=== Available data ===
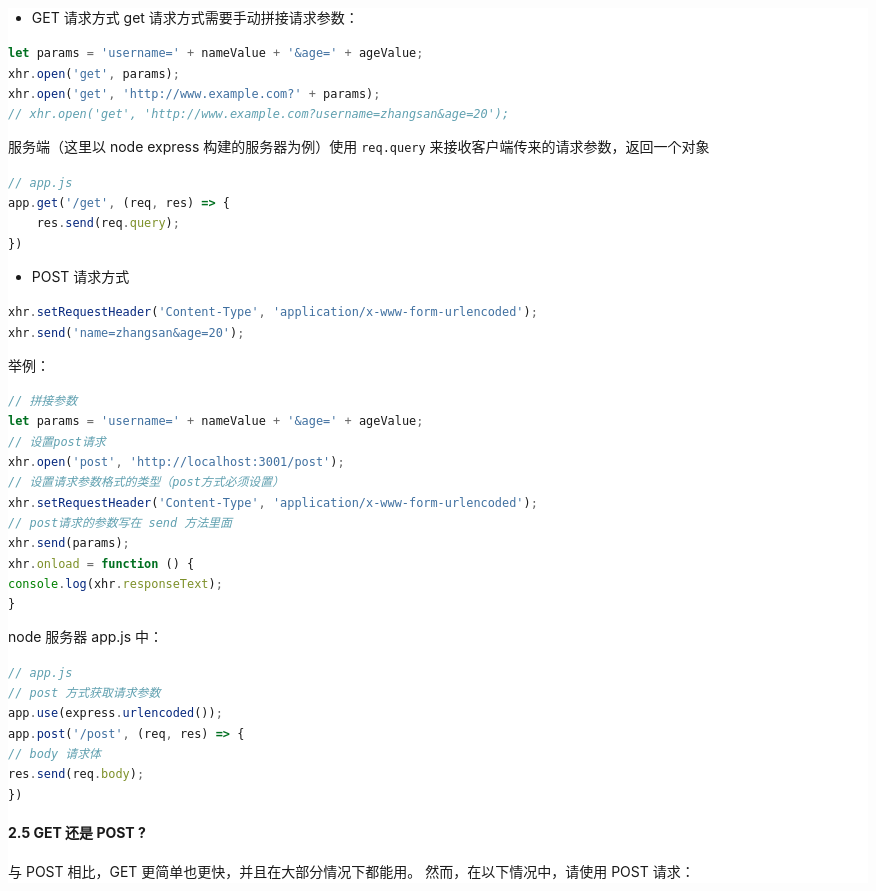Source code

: - GET 请求方式
  get 请求方式需要手动拼接请求参数：

```js
let params = 'username=' + nameValue + '&age=' + ageValue;
xhr.open('get', params);
xhr.open('get', 'http://www.example.com?' + params);
// xhr.open('get', 'http://www.example.com?username=zhangsan&age=20');
```

服务端（这里以 node express 构建的服务器为例）使用 `req.query` 来接收客户端传来的请求参数，返回一个对象

```js
// app.js
app.get('/get', (req, res) => {
	res.send(req.query);
})
```

- POST 请求方式

```js
xhr.setRequestHeader('Content-Type', 'application/x-www-form-urlencoded');
xhr.send('name=zhangsan&age=20');
```

举例：

```js
// 拼接参数
let params = 'username=' + nameValue + '&age=' + ageValue;
// 设置post请求
xhr.open('post', 'http://localhost:3001/post');
// 设置请求参数格式的类型（post方式必须设置）
xhr.setRequestHeader('Content-Type', 'application/x-www-form-urlencoded');
// post请求的参数写在 send 方法里面
xhr.send(params);
xhr.onload = function () {
console.log(xhr.responseText);
}
```

node 服务器 app.js 中：

```js
// app.js
// post 方式获取请求参数
app.use(express.urlencoded());
app.post('/post', (req, res) => {
// body 请求体
res.send(req.body);
})
```

#### 2.5 GET 还是 POST ?

与 POST 相比，GET 更简单也更快，并且在大部分情况下都能用。
然而，在以下情况中，请使用 POST 请求：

=== Instructions to follow ===
From the material above, set down each entry exactly, but exclude the pictures.

=== Exercise solution ===
Source code

: - GET 请求方式
  get 请求方式需要手动拼接请求参数：

```js
let params = 'username=' + nameValue + '&age=' + ageValue;
xhr.open('get', params);
xhr.open('get', 'http://www.example.com?' + params);
// xhr.open('get', 'http://www.example.com?username=zhangsan&age=20');
```

服务端（这里以 node express 构建的服务器为例）使用 `req.query` 来接收客户端传来的请求参数，返回一个对象

```js
// app.js
app.get('/get', (req, res) => {
	res.send(req.query);
})
```

- POST 请求方式

```js
xhr.setRequestHeader('Content-Type', 'application/x-www-form-urlencoded');
xhr.send('name=zhangsan&age=20');
```

举例：

```js
// 拼接参数
let params = 'username=' + nameValue + '&age=' + ageValue;
// 设置post请求
xhr.open('post', 'http://localhost:3001/post');
// 设置请求参数格式的类型（post方式必须设置）
xhr.setRequestHeader('Content-Type', 'application/x-www-form-urlencoded');
// post请求的参数写在 send 方法里面
xhr.send(params);
xhr.onload = function () {
console.log(xhr.responseText);
}
```

node 服务器 app.js 中：

```js
// app.js
// post 方式获取请求参数
app.use(express.urlencoded());
app.post('/post', (req, res) => {
// body 请求体
res.send(req.body);
})
```

#### 2.5 GET 还是 POST ?

与 POST 相比，GET 更简单也更快，并且在大部分情况下都能用。
然而，在以下情况中，请使用 POST 请求：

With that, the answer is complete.